[Stored data]

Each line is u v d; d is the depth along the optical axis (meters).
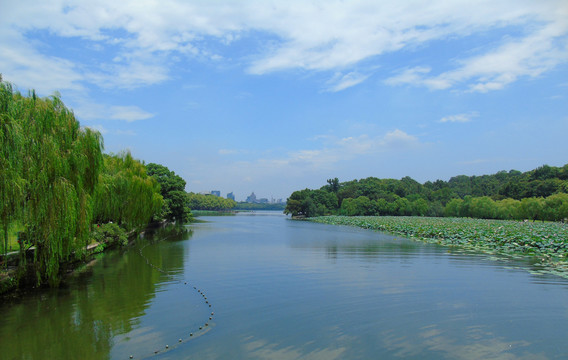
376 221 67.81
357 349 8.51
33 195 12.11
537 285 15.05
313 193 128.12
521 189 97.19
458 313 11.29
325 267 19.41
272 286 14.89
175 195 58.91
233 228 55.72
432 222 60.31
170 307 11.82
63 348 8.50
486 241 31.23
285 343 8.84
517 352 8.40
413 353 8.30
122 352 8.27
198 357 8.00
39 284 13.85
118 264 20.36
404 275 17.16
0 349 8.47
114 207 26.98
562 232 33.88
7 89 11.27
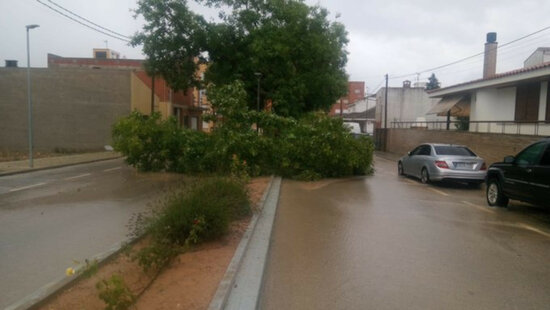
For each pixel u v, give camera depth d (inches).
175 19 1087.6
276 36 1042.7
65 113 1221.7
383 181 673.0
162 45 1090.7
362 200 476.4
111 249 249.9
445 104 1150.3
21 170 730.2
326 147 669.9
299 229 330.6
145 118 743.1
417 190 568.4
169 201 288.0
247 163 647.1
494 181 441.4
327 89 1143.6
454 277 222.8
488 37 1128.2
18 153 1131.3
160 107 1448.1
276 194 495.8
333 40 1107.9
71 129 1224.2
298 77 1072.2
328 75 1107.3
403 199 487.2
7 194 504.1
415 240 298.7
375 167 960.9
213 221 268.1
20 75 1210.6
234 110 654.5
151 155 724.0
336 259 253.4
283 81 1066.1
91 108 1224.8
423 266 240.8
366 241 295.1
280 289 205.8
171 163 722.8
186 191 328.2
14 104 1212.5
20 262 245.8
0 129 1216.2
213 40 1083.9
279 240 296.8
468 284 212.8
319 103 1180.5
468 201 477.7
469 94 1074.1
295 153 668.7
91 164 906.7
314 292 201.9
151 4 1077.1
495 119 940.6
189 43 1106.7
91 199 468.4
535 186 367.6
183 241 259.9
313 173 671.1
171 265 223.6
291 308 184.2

...

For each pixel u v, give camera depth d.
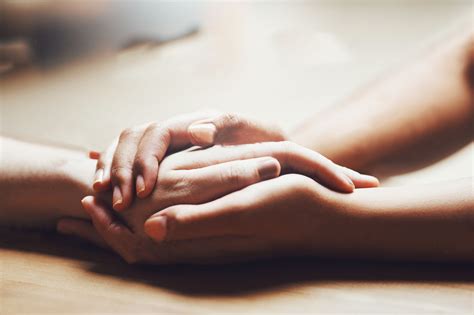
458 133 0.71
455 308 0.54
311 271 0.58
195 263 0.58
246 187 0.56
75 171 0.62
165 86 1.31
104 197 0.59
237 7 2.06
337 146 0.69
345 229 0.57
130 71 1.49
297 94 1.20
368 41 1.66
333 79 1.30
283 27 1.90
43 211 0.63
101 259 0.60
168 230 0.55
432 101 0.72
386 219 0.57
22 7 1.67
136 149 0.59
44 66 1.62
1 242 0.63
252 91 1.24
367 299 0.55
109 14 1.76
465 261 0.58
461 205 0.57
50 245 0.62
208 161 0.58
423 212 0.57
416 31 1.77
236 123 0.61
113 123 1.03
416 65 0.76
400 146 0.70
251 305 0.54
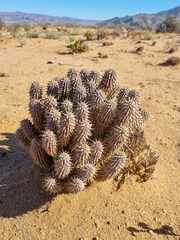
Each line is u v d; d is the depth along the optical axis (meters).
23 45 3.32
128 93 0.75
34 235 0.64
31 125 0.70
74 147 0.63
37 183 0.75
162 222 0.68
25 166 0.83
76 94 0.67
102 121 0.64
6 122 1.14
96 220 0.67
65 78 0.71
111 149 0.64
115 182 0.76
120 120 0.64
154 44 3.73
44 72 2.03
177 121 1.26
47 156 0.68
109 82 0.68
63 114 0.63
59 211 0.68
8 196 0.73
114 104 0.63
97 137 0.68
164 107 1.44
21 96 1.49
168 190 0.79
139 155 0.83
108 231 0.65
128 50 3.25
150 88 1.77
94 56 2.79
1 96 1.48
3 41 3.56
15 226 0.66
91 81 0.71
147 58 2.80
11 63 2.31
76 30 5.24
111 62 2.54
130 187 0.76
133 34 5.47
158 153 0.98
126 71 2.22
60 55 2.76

:: Exercise prompt ::
With the pictures omitted, restate word for word the lines above from the line that has "170 307 11.82" up to and including the line that has "291 308 184.2", and no other lines.

:: Solution to the exercise ::
170 307 11.82
63 348 8.50
486 241 31.23
285 343 8.84
517 352 8.40
413 353 8.30
122 352 8.27
198 357 8.00
39 284 13.85
118 264 20.36
404 275 17.16
0 349 8.47
114 207 26.98
562 232 33.88
7 89 11.27
For each pixel u v, give camera depth d (inches).
175 19 1087.6
276 36 1042.7
65 113 1221.7
383 181 673.0
162 45 1090.7
362 200 476.4
111 249 249.9
445 104 1150.3
21 170 730.2
326 147 669.9
299 229 330.6
145 118 743.1
417 190 568.4
169 201 288.0
247 163 647.1
494 181 441.4
327 89 1143.6
454 277 222.8
488 37 1128.2
18 153 1131.3
160 107 1448.1
276 194 495.8
333 40 1107.9
71 129 1224.2
298 77 1072.2
328 75 1107.3
403 199 487.2
7 194 504.1
415 240 298.7
375 167 960.9
213 221 268.1
20 75 1210.6
234 110 654.5
151 155 724.0
336 259 253.4
283 81 1066.1
91 108 1224.8
423 266 240.8
366 241 295.1
280 289 205.8
171 163 722.8
186 191 328.2
14 104 1212.5
20 262 245.8
0 129 1216.2
213 40 1083.9
279 240 296.8
468 284 212.8
319 103 1180.5
468 201 477.7
469 94 1074.1
295 153 668.7
91 164 906.7
314 292 201.9
151 4 1077.1
495 119 940.6
189 43 1106.7
91 199 468.4
535 186 367.6
183 241 259.9
313 173 671.1
171 265 223.6
291 308 184.2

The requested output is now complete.